In the early Church, there are also Christian claims to being good citizens. For instance, some speculate that Luke’s description of the Jerusalem church in Acts 2 and 4 depicts the ideal Greek notion of society.

However, most Christians were not citizens but rather, as Peter says, “strangers and aliens.” The early Church spoke about having their citizenship in heaven. Although they were not given citizenship in the kingdoms of this world, early Christians asserted their citizenship in the heavenly city. Today, I often hear interpretations of heavenly citizenship as being one’s passport to heaven. But for the early Church, heavenly citizenship was not so much about one’s eternal destination as it was a different basis for living in the present world. This citizenship shaped one’s convictions and actions. This citizenry was a place of belonging and social identity for the excluded and oppressed, particularly, for women, slaves, and non-property owners.

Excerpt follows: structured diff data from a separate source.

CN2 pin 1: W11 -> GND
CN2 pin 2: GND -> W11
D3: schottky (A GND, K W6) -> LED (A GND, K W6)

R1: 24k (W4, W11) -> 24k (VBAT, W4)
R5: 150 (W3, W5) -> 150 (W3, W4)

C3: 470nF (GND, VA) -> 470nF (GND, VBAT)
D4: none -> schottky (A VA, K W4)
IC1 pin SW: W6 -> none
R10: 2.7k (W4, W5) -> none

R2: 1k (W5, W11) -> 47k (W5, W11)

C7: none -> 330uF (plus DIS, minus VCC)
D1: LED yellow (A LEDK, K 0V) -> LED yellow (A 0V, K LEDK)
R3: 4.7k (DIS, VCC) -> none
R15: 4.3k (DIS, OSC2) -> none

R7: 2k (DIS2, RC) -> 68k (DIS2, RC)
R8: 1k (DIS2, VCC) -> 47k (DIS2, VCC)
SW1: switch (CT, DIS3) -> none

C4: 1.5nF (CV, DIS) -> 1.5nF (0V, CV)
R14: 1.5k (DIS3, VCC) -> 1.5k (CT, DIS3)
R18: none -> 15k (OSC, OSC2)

When the Church is later accepted and authorized by the Roman Empire, the distinction between Roman citizenship and heavenly citizenship is diluted. How did the Church respond? Many of the Church Fathers defended Christians as “good” citizens but still challenged the claims of the empire. Others renounced the privileges of the empire and lived in solitude or in small communities on the fringes of the empire, committing themselves to celibacy, poverty and other ascetic disciplines.

Usually, the ascetic commitments to celibacy, poverty and obedience are viewed as a reaction to the world’s dominant temptations of sex, wealth and power. While this is true, this view usually fails to see the social implications. Patlagean points out that these ascetic commitments redefined citizenship. The ascetic commitments challenged the foundations that shaped traditional identity: marriage, family and property. To be a “good” citizen in this new vision of society meant to choose poverty, celibacy, and ascetic generosity. This meant that relationships were based on freedom rather than power, on chastity and equality rather than progeny and misogyny, and on generosity rather than competition.

When I look at the vision of the early Church for a new society and its citizenry, I am challenged to renegotiate the places in which I commit to country and the places where I must resist its demands. I am challenged to re-evaluate my commitments to the state in light of my ultimate allegiance to my citizenship in heaven.